Türkiye’yi de kapsayan Akdeniz bölgesi, iklim değişikliğinden en çok etkilenen bölgelerden biri. Küresel iklim sıcaklığındaki artış, ılıman iklime sahip Akdeniz bölgesinin daha sıcak olmasına neden olacak. Kaybolan iklim özellikleri ise turizm ve tarım gibi kilit sektörlerin zarar görmesi potansiyelini beraberinde getiriyor. Yapılan hesaplamalara göre, 2030 yılı itibariyle etkileri güçlenecek olan bu değişim, 2050’de yoğun bir kuraklık olarak kendini gösterebilir ve bölgede yılın yarısına yakını kurak geçebilir. Örneğin; emisyonların azaltılmasının sağlandığı daha iyimser bir senaryoda dahi, 2050 yılında Madrid’in ikliminin Marakeş’e benzeyeceği tahmin ediliyor. Bu koşullarda, bugün turizm açısından yoğunlukla tercih edilen Akdeniz sahillerinin çok sıcak olacağı ve tatil için Kuzey Avrupa sahillerinin tercih edileceği öngörülüyor. Turizm gibi tarım sektörü de sıcaklıklarla birlikte yeni zorluklarla karşılaşacak. Şimdiden çiftçiler öngörülemeyen hava koşullarının mahsullerine olan olumsuz etkilerine şahitlik ediyorlar.
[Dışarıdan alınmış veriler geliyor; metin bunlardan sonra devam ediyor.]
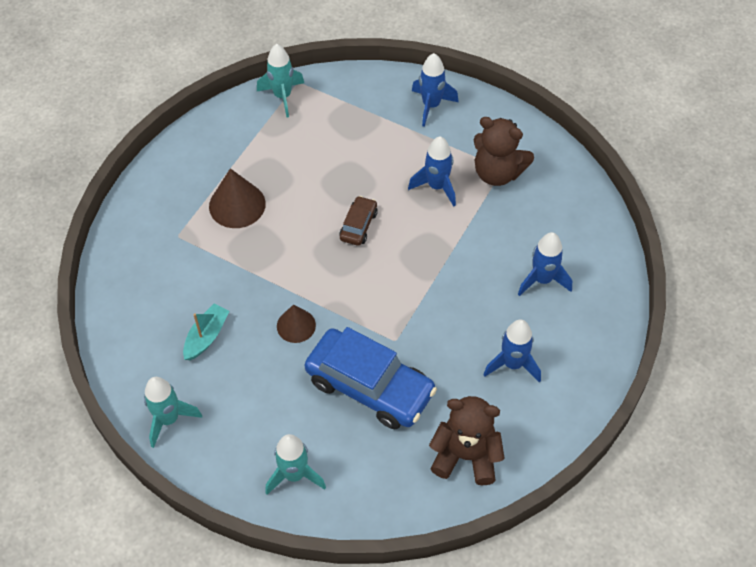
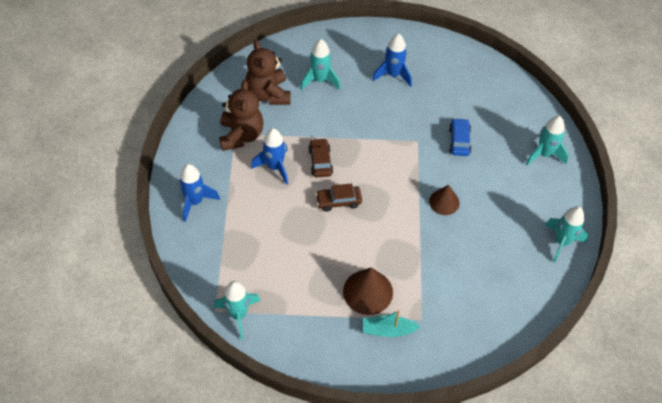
camera: 120 degrees left, 0 degrees up
(206, 336) = (489, 252): turquoise boat -> turquoise boat (388, 330)
(370, 386) = (459, 141): blue car -> blue car, size x0.47
(420, 230) = (320, 161): none -> brown car
(466, 456) = (469, 76): brown teddy bear -> brown teddy bear (268, 94)
(542, 280) = (320, 80): blue rocket -> turquoise rocket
Örneğin; bu bölgedeki üzüm bağları, şarap yapımı açısından önemini kaybetme riskiyle karşı karşıya. Bununla birlikte bugün gündemde olmayan yeni bölgeler üzüm üretimi için önem kazanabilir. Bu risklerin önüne geçebilmek ise turizmde değişen mevsimlere göre alternatif turizm ekonomileri yaratmak ya da üzüm bağlarında sulama, erken hasat gibi adaptasyon yöntemleri ile mümkün olabilir.